- [ACTIVITY]: The expected output is every entry below, exact in every character.
··········
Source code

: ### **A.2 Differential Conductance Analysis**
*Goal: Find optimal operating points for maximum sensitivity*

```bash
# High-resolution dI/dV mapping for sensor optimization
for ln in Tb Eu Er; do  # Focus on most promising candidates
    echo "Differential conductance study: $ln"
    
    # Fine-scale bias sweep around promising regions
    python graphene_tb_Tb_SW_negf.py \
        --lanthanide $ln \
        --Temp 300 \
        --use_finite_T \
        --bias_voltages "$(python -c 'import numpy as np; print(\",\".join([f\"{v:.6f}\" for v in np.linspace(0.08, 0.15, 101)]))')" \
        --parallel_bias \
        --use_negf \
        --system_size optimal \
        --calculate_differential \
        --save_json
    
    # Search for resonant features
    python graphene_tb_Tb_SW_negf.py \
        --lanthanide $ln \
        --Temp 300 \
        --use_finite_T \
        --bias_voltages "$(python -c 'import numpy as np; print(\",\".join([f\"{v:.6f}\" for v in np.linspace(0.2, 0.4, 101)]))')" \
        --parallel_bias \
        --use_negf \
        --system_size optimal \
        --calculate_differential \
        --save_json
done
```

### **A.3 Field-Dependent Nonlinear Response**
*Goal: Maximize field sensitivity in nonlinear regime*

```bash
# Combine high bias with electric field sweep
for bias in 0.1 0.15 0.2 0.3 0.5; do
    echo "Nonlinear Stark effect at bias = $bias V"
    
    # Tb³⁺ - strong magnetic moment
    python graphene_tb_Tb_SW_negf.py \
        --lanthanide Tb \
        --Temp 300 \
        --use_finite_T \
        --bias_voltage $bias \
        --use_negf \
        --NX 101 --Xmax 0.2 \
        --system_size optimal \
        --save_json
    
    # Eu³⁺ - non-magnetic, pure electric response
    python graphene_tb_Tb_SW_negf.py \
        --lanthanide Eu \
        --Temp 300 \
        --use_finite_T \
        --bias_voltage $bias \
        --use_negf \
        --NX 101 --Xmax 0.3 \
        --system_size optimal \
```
··········
- [RESPONSE]:
Source code

: ### **A.2 Differential Conductance Analysis**
*Goal: Find optimal operating points for maximum sensitivity*

```bash
# High-resolution dI/dV mapping for sensor optimization
for ln in Tb Eu Er; do  # Focus on most promising candidates
    echo "Differential conductance study: $ln"
    
    # Fine-scale bias sweep around promising regions
    python graphene_tb_Tb_SW_negf.py \
        --lanthanide $ln \
        --Temp 300 \
        --use_finite_T \
        --bias_voltages "$(python -c 'import numpy as np; print(\",\".join([f\"{v:.6f}\" for v in np.linspace(0.08, 0.15, 101)]))')" \
        --parallel_bias \
        --use_negf \
        --system_size optimal \
        --calculate_differential \
        --save_json
    
    # Search for resonant features
    python graphene_tb_Tb_SW_negf.py \
        --lanthanide $ln \
        --Temp 300 \
        --use_finite_T \
        --bias_voltages "$(python -c 'import numpy as np; print(\",\".join([f\"{v:.6f}\" for v in np.linspace(0.2, 0.4, 101)]))')" \
        --parallel_bias \
        --use_negf \
        --system_size optimal \
        --calculate_differential \
        --save_json
done
```

### **A.3 Field-Dependent Nonlinear Response**
*Goal: Maximize field sensitivity in nonlinear regime*

```bash
# Combine high bias with electric field sweep
for bias in 0.1 0.15 0.2 0.3 0.5; do
    echo "Nonlinear Stark effect at bias = $bias V"
    
    # Tb³⁺ - strong magnetic moment
    python graphene_tb_Tb_SW_negf.py \
        --lanthanide Tb \
        --Temp 300 \
        --use_finite_T \
        --bias_voltage $bias \
        --use_negf \
        --NX 101 --Xmax 0.2 \
        --system_size optimal \
        --save_json
    
    # Eu³⁺ - non-magnetic, pure electric response
    python graphene_tb_Tb_SW_negf.py \
        --lanthanide Eu \
        --Temp 300 \
        --use_finite_T \
        --bias_voltage $bias \
        --use_negf \
        --NX 101 --Xmax 0.3 \
        --system_size optimal \
```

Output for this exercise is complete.